───── Records to use ─────

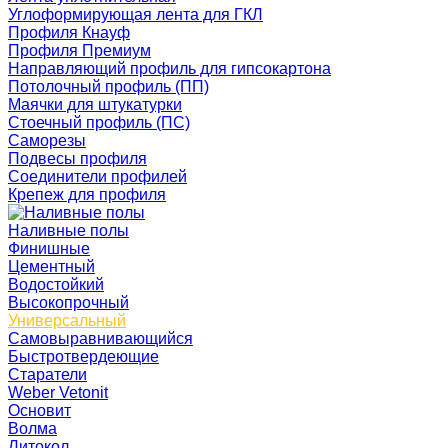
Углоформирующая лента для ГКЛ
Профиля Кнауф
Профиля Премиум
Направляющий профиль для гипсокартона
Потолочный профиль (ПП)
Маячки для штукатурки
Стоечный профиль (ПС)
Саморезы
Подвесы профиля
Соединители профилей
Крепеж для профиля
Наливные полы
Финишные
Цементный
Водостойкий
Высокопрочный
Универсальный
Самовыравнивающийся
Быстротвердеющие
Старатели
Weber Vetonit
Основит
Волма
Литокол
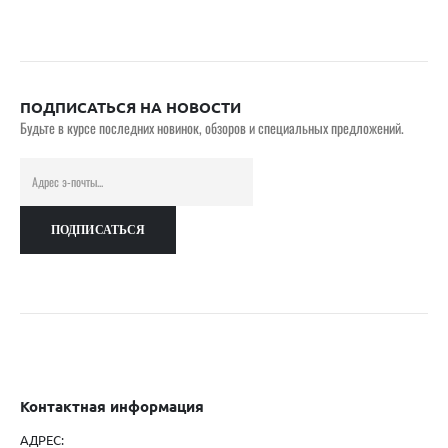
ПОДПИСАТЬСЯ НА НОВОСТИ
Будьте в курсе последних новинок, обзоров и специальных предложений.
Контактная информация
АДРЕС:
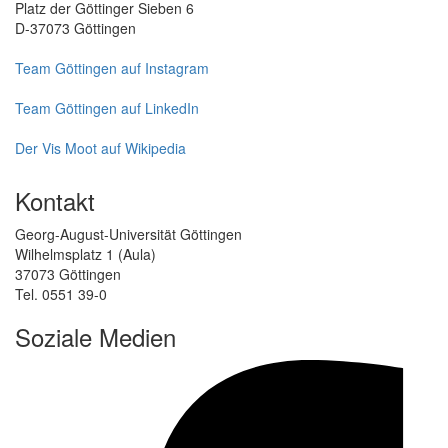
Platz der Göttinger Sieben 6
D-37073 Göttingen
Team Göttingen auf Instagram
Team Göttingen auf LinkedIn
Der Vis Moot auf Wikipedia
Kontakt
Georg-August-Universität Göttingen
Wilhelmsplatz 1 (Aula)
37073 Göttingen
Tel. 0551 39-0
Soziale Medien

─────

*Task objective*
Please reproduce only the lines from the one holding "Самовыравнивающийся" through the final line of the listing above, both included, with each picture left out.

*Your response*
Самовыравнивающийся
Быстротвердеющие
Старатели
Weber Vetonit
Основит
Волма
Литокол
ПОДПИСАТЬСЯ НА НОВОСТИ
Будьте в курсе последних новинок, обзоров и специальных предложений.
Контактная информация
АДРЕС:
Platz der Göttinger Sieben 6
D-37073 Göttingen
Team Göttingen auf Instagram
Team Göttingen auf LinkedIn
Der Vis Moot auf Wikipedia
Kontakt
Georg-August-Universität Göttingen
Wilhelmsplatz 1 (Aula)
37073 Göttingen
Tel. 0551 39-0
Soziale Medien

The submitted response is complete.